In lieu of anything constructive going on, I’m been thinking about Canada, Norwich, Scotland, Sofie, the Belgians generally, Sophie in Victoria all round and round in circles. I miss them all. I’m well aware I have a very un-down to earth outlook on life, which is driving me a little bit crazy. Missing Norwich folks when I was in the jungle paradise of Belize was one thing, but Norwich is somewhere I’m wary of emotionally engaging in too much, and the pulls for elsewhere are huge. At the same time though, I find my senses lapping up the atmosphere of Autumn; the colours, the smells and the sights of nature and old English buildings. It’s as if I’m looking around my world knowing that I might never see it again. There’s a mixture of a deep beauty and a kind of death. There’s something really quite weird about that.
So all that done with; take a deep breath out-of-step with everyone else and make something happen. Helen yesterday said she admires my bravery. I’m never quite sure what the difference between bravery, foolishness and necessity are.
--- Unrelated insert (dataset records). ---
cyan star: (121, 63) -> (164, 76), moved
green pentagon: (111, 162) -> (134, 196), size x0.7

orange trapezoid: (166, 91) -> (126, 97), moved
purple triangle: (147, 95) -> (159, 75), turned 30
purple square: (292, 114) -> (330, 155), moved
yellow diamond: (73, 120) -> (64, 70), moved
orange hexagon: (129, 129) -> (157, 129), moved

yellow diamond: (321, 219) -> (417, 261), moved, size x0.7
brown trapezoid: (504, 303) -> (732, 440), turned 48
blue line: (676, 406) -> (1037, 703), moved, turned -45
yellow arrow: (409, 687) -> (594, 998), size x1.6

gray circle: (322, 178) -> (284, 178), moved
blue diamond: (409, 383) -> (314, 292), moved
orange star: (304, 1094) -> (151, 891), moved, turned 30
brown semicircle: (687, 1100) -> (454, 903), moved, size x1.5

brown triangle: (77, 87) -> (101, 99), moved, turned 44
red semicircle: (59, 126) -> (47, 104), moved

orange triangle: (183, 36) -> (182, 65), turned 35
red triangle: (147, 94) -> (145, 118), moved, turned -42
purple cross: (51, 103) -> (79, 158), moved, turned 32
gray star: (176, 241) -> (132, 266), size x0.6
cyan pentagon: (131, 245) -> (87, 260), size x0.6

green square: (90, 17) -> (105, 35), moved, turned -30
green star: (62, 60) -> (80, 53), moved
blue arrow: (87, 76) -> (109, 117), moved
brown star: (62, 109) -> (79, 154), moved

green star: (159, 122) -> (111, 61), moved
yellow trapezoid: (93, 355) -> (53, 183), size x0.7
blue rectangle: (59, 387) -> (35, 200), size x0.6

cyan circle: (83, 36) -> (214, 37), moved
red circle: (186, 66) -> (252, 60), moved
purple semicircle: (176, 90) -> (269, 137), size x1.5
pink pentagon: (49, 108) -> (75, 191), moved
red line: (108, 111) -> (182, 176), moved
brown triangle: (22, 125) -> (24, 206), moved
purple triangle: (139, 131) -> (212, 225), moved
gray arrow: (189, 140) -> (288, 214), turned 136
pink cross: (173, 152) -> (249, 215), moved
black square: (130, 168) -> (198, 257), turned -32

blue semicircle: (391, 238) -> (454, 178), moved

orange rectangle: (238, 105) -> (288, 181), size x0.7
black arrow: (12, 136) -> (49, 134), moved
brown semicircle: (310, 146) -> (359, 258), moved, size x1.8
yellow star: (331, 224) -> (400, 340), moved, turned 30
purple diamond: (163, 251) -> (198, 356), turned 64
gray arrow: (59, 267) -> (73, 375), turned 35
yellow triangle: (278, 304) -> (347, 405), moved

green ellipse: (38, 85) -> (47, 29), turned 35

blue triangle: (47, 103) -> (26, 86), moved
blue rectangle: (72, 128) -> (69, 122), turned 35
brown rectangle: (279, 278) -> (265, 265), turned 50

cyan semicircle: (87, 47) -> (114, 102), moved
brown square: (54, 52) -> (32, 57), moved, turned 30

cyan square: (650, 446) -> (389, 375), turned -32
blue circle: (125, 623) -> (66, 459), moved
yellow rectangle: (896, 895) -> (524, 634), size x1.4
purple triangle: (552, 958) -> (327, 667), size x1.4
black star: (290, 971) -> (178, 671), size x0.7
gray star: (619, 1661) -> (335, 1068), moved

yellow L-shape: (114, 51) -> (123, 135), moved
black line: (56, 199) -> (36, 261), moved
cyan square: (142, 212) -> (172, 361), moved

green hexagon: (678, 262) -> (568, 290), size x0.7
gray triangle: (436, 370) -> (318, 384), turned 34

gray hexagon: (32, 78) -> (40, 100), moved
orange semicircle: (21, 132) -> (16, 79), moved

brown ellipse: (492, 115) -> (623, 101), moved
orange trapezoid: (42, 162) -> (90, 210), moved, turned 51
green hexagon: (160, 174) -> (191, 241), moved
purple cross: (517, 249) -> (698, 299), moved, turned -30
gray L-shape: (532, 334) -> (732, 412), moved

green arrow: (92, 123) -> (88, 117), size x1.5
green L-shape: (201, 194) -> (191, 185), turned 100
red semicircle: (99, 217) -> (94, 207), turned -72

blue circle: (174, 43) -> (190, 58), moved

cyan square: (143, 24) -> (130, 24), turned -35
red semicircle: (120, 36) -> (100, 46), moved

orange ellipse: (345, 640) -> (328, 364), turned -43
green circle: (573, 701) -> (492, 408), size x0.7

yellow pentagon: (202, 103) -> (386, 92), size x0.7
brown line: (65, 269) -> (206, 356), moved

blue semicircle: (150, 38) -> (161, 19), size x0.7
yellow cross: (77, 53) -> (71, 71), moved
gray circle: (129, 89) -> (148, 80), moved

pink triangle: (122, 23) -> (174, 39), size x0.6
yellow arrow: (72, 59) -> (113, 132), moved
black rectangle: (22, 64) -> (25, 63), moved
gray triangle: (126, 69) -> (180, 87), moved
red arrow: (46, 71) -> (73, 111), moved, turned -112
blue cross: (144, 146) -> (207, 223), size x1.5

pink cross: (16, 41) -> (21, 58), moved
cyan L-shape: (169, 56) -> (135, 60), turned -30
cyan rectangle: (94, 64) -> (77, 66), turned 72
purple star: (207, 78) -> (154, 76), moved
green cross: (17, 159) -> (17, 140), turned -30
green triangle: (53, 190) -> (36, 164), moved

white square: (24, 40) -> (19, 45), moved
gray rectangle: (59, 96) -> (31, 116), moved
State of mind I guess.
For all the emotional anchors of the familiar, I sometimes manage to remember that there’s a whole load of warm funny people ahead of me too. I wonder how I’ll read this when I’m stuck somewhere strange and alien that I want to escape from. Actually I don’t know why I should think that – it never happened on the Canada to Mexico trip. Oh yeah, the Floating Neutrinos…
At some point I have to stop all this and just be where I am; I think I might need a five year plan so that I can decide where the buck stops. So far, my buck stops at New Zealand (it being the centre of all current mental geography chaos). I have to be watchful of that being replaced by some other equally disruptive set of mind-junk when that time comes. It will probably have something to do with relationships.